Philip Deitiker ( wrote:
: (Eric Brunner) wrote:

: >Philip Deitiker ( wrote:

: >: >The argument that adaptivity is sufficiently related to climactic locales
: >: >(the old Africans work better in the heat line), is rather less than
: >: >convincing, as markedly different pathogens evolved in isolated faunal
: >: >ecosystems.

: >: So the selection of new allele classes simply occurs by chance right.
: >: HLA class types are conserved as groups move from one temperate
: >: climate to the next but the alteration of variants between north and
: >: south america is profound and this data can not be swept under the rug
: >: in lieu of 200 year old interpretations of inaccurate victorian
: >: literature. Your argument about investiment can also be tied to
: >: disease rate since a subsequent waves of colonizers would choose
: >: between regions that were more as opposed to less hospitable, the
: >: presense of tropical diseases and the fear of contracting a disease
: >: that europeans were not familiar with would be a good motivation for
: >: selecting a different colonization site. The colonization of tropical
: >: south america is clearly tied to changes in technologies over the last
: >: 50 years which has allowed the bulk of european colonizers to
: >: penetrate previously inhospitable areas. Part of the equation are the
: >: medical/immunological technologies which prevent and treat new
: >: occurances of disease.

: >Hmm, what is the demographic change you are referring to here?

: See the literature.

Now that you've established some level of background in this set of
modern ethnographic deconstructive, Pre-Contact and Contact Period
demographics, epidemiology, and archaeological problem areas which
surround what is the oldest major issue in New World historicism,
to wit that other than shallow grins you have a very limited grasp
of the subject area, I'd personally appreciate a less obscure cite.

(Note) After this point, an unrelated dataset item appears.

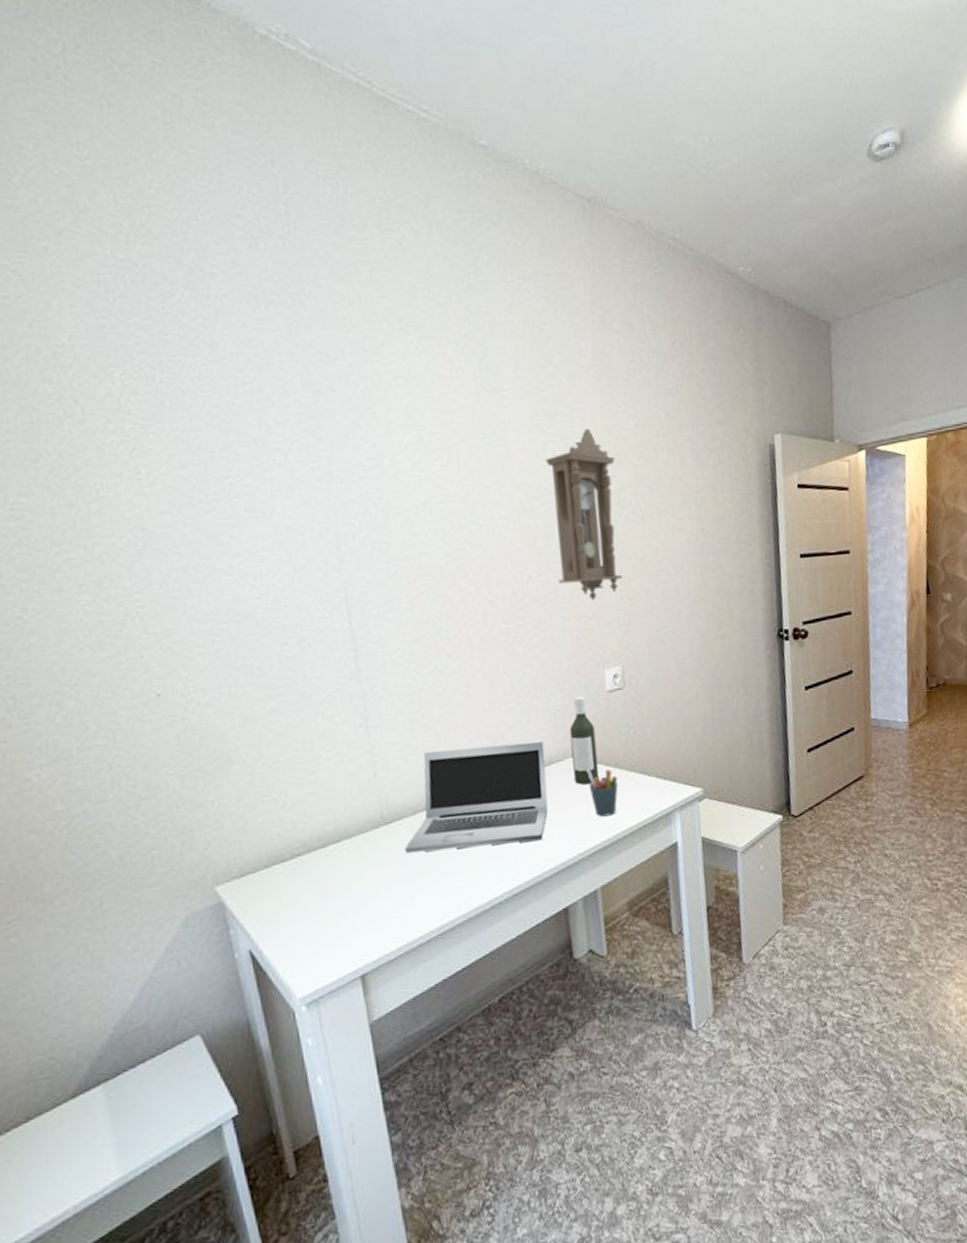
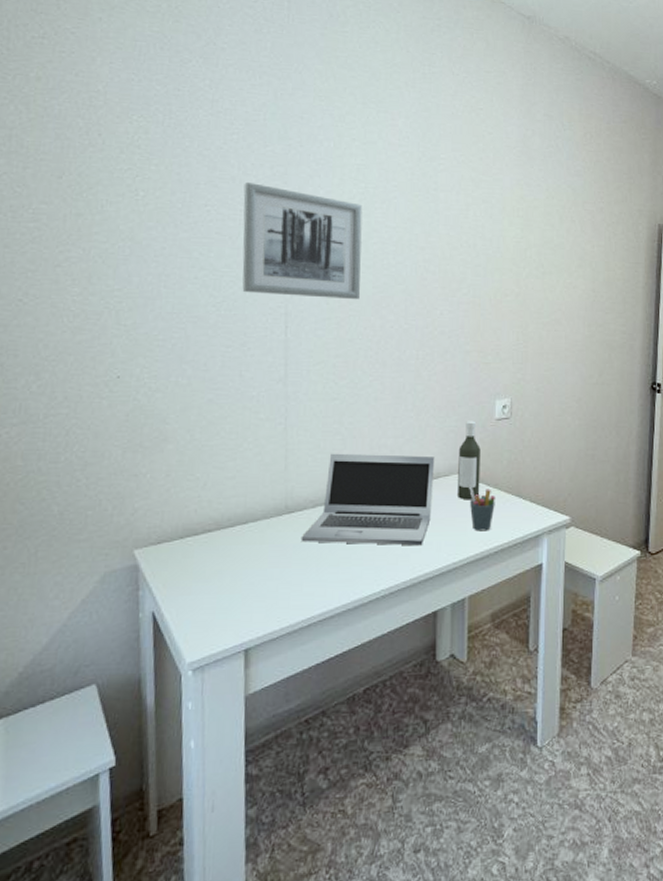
wall art: none [269,442,431,579] -> present [242,181,363,300]
pendulum clock: present [545,428,622,601] -> none [466,195,526,340]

Just which literature do you suggest I see for the demographic change
to which you refer? Cites, or at least reasonably inobscure references
are the usual way of doing things. In your case, I suggest going over
to the Baylor library and looking up Anne Ramenofsky's thesis on film.
It last longer than a "grin" in a newsgroup.

I'm still interested in when the Victorian literature you mention in
passing (as inaccurate) was written. The idea of interpretations of
this body of literature having a 200 year old history is surprising
to say the least, regardless of its accuracy or inaccuracy.